> As an experiment, I decided to migrate two hosts (each with about 10 VMs) of a...

draga79 · on Oct 4, 2024

I've a contract with those clients, and I can move the VMs, change the services, etc. freely as long as it doesn't cost more than the amount we've previously set.

Otherwise, I'd never dare to do something like that.

And I'm not so crazy as to do such an operation without the appropriate tests and foundations. Of course, when I started, I had all the conditions to be able to do it, and I had already conducted all possible tests. :-)

codezero · on Oct 4, 2024

The client is paying for the VM. The underlying system is an abstraction. As long as service agreements weren’t interrupted I don’t see the problem. It sounds shady to say “without telling them,” because saying so implies they should have. I do a lot of optimizations for my customers without telling them, it’s not usually worth mentioning. I assume what they intended to convey was that this change caused no interruption of service so there was no need to contact or warn the customer.

kiwijamo · on Oct 4, 2024

This is similar to AWS S3 object storage -- AWS has over the years changed how they store their S3 data -- however as long as the API responds the same way every time it's all good. Personally I would probably do some A/B testing -- migrate half the workload and compare A to B to see if the new system is performing better before migrating the other half.

cyberax · on Oct 4, 2024

No, it's not. S3 has a very well defined API with easily measureable performance parameters. So AWS updates can make sure they don't make things worse.

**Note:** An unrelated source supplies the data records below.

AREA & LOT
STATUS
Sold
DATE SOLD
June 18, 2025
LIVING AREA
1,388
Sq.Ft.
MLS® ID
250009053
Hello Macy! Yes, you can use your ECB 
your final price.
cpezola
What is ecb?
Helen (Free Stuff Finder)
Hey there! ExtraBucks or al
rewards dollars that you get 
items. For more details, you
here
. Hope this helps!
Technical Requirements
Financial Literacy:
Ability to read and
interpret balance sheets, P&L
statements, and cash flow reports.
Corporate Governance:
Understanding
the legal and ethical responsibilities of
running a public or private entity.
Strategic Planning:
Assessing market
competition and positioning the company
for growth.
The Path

This is not possible with a client's workload unless you can actually test it. That's why AWS will warn you multiple times if they need to migrate your EC2 instance onto a different hardware node. Even if it is technically "better".

Of course, the fact that clients trust their workloads to this guy probably means that there was nothing important there.

hedora · on Oct 4, 2024

The author also converted some of these VMs to jails, so I assume they have root on the VMs (and the customers want them to admin the host). That means they should be able to see the application level performance metrics.

cyberax · on Oct 4, 2024

Yeah, so he got surprised when his customer mentioned how their workloads became faster.

cyberax · on Oct 4, 2024

> The client is paying for the VM. The underlying system is an abstraction.

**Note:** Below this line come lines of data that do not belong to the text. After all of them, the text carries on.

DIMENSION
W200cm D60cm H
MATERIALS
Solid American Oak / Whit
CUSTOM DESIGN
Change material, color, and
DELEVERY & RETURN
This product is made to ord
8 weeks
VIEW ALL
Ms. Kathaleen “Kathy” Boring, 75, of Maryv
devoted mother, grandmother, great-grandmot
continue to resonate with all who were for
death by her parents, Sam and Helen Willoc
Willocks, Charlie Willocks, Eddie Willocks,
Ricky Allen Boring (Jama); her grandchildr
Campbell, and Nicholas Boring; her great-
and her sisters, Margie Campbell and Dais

The VM change was sufficient enough to alter the runtime of a task by several times. This is NOT a small inconsequential change.

You _have_ to warn your clients when you do stuff like this.

hedora · on Oct 4, 2024

The workload got several times faster. The customer’s only concern was that they might be accidentally running on a more expensive instance.

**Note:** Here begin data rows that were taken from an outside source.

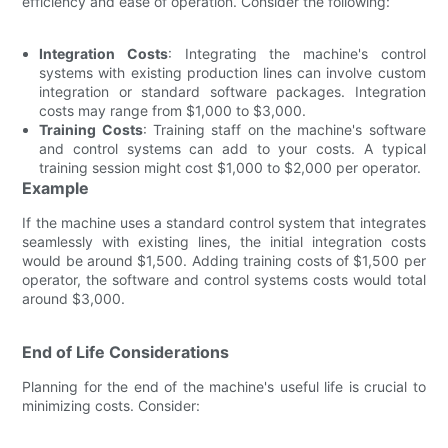
efficiency and ease of operation. Consider the following:
Integration Costs
: Integrating the machine's control
systems with existing production lines can involve custom
integration or standard software packages. Integration
costs may range from $1,000 to $3,000.
Training Costs
: Training staff on the machine's software
and control systems can add to your costs. A typical
training session might cost $1,000 to $2,000 per operator.
Example
If the machine uses a standard control system that integrates
seamlessly with existing lines, the initial integration costs
would be around $1,500. Adding training costs of $1,500 per
operator, the software and control systems costs would total
around $3,000.
End of Life Considerations
Planning for the end of the machine's useful life is crucial to
minimizing costs. Consider:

In every system I’ve worked on, the agreement is in terms of an SLO. We never gave our customers any sort of expectation (or guarantee) that we wouldn’t suddenly wildly beat our SLO targets (and, in fact, we often did, due to routine upgrades).

Having said that, certain customers dictate production freezes during launches, or only want to run stuff that’s been baked in production elsewhere for 3-6 months. Upgrading those customers behind their backs would be unacceptable, especially because they pay extra for a crappier but more stable setup.

cyberax · on Oct 4, 2024

> The workload got several times faster.

And he found it out only by talking to the customer, indicating approximately zero testing from his side.

It might have gone the other way easily.

tbrownaw · on Oct 4, 2024

If your customer panics at you over something you did, you might have done goofed.

codezero · on Oct 4, 2024

They also made it clear they tested it by deploying to a system not hosting clients VMs.